----- Exercise passage -----

[Gluster-devel] What functionality is expected from persistent NFS-client tracking?

Thu Jan 31 09:20:27 UTC 2013

On Wed, Jan 30, 2013 at 03:09:38PM -0500, J. Bruce Fields wrote:
> On Wed, Jan 30, 2013 at 02:31:09PM -0500, bfields wrote:
> > On Fri, Jan 25, 2013 at 03:23:28PM +0100, Niels de Vos wrote:
> > > Hi all,
> > > 
> > > the last few days I have been looking into making the tracking of 
> > > NFS-clients more persistent. As it is today, the NFS-clients are kept in 
> > > a list in memory on the NFS-server. When the NFS-server restarts, the 
> > > list is recreated from scratch and does not contain the NFS-clients that 
> > > still have the export mounted (Bug 904065).
> > > 
> > > NFSv3 depends on the MOUNT protocol. When an NFS-client mounts an 
> > > export, the MOUNT protocol is used to get the initial file-handle. With 
> > > this handle, the NFS-service can be contacted. The actual services 
> > > providing the MOUNT and NFSv3 protocol can be separate (Linux kernel 
> > > NFSd) or implemented closely together (Gluster NFS-server). 
> > > 
> > > Now, when the Linux kernel NFS-server is used, the NFS-clients are saved 
> > > my the rpc.mountd process (which handles the MOUNT protocol) in 
> > > /var/lib/nfs/rwtab. This file is modified on mounting and unmounting.  
> > > Implementing a persistent cache similar to this is pretty straight 
> > > forward and is available for testing and review in [1].
> > > 
> > > There are however some use-cases that may require some different 
> > > handling. When an NFS-server starts to mount an export, the MOUNT 
> > > protocol is handled on a specific server. After getting the initial 
> > > file-handle for the export, any Gluster NFS-server can be used to talk 
> > > NFSv3 and do I/O. When the NFS-clients are kept only on the NFS-server 
> > > that handled the initial MOUNT request, and due to fail-over (think CTDB 
> > > and similar here) an other NFS-server is used, the persistent cache of 
> > > 'connected' NFS-clients is inaccurate.
> > > 
> > > The easiest way I can think of to remedy this issue, is to place the 
> > > persistent NFS-client cache on a GlusterFS volume. When CTDB is used, 
> > > the locking-file and is placed on a shared storage as well, so the same 
> 
> This is the statd data?  That's the more important thing to get right.

Uhm, no. The locking-file I meant is for CTDB itself (I think). From my 
understanding the statd/NFS-locking is done through the GlusterFS-client 
(the NFS-server is a client, just like a FUSE-mount). For all I know the 
statd/NFS-locking is working as it should.

> > > volume can be used for the NFS-client cache. Providing an option 
> > > to set the volume/path of the NFS-client cache would be needed for 
> > > this.  I guess that this could result in a chicken-and-egg 
> > > situation (NFS-server is started, but no volume mounted yet)?
> 
> I don't think there should be any problem here: the exported filesystems
> need to be available before the server starts anyway.  (Otherwise the
> only response the server could give to operations on filehandles would
> be ESTALE.)

Well, the NFS-server dynamically gets exports (GlusterFS volumes) added 
when these are started or newly created. There is no hard requirement 
that a specific volume is available for the NFS-server to place a shared 
files with a list of NFS-clients. Probably easily solved by making the 
path to the file configurable and only accessing it when needed (and not 
at startup of the NFS-server).

> 
> --b.
> 
> > > 
> > > Any ideas or recommendations are welcome. The patch in [1] is not final 
> > > yet and I'd like some feedback before I proceed any further.
> > 
> > My only comment is that this doesn't need to be perfect or even all that
> > good.
> > 
> > The list can already get out of sync in other ways: clients can just
> > fail to unmount, for example.
> > 
> > I don't think it's used by anything other than showmount.
> 

-- 
Niels de Vos
Sr. Software Maintenance Engineer
Support Engineering Group
Red Hat Global Support Services

-----

Write out the part of the NFS-client tracking thread starting at "Thu Jan 31 09:20:27" and ending at "mounted (Bug 904065).", word for word. Work only from the NFS-client tracking thread.

----- Excerpted data -----

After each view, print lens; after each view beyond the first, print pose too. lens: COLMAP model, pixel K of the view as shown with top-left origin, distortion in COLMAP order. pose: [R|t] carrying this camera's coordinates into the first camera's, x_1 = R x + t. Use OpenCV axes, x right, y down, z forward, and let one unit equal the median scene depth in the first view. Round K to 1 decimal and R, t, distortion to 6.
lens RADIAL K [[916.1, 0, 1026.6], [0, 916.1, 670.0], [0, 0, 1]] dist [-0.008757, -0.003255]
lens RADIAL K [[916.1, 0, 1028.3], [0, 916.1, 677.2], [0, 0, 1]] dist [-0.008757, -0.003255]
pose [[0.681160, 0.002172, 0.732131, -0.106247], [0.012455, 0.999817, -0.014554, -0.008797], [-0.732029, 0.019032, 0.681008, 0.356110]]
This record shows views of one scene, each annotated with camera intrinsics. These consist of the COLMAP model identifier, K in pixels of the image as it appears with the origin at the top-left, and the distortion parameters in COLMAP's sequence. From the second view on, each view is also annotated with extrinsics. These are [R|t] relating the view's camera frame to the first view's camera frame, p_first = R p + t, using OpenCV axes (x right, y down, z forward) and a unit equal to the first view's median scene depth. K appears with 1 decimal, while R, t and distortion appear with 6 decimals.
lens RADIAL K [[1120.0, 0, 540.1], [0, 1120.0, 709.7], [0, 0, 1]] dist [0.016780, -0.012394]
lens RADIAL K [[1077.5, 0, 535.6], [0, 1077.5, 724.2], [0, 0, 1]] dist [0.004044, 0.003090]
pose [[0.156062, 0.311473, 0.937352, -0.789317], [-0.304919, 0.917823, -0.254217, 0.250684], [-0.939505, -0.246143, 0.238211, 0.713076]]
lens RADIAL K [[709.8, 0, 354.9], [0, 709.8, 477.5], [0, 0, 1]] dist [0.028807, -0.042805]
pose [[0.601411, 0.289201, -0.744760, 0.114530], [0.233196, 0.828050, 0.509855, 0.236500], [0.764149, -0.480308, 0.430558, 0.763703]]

-----

* Expected output
Thu Jan 31 09:20:27 UTC 2013

On Wed, Jan 30, 2013 at 03:09:38PM -0500, J. Bruce Fields wrote:
> On Wed, Jan 30, 2013 at 02:31:09PM -0500, bfields wrote:
> > On Fri, Jan 25, 2013 at 03:23:28PM +0100, Niels de Vos wrote:
> > > Hi all,
> > > 
> > > the last few days I have been looking into making the tracking of 
> > > NFS-clients more persistent. As it is today, the NFS-clients are kept in 
> > > a list in memory on the NFS-server. When the NFS-server restarts, the 
> > > list is recreated from scratch and does not contain the NFS-clients that 
> > > still have the export mounted (Bug 904065).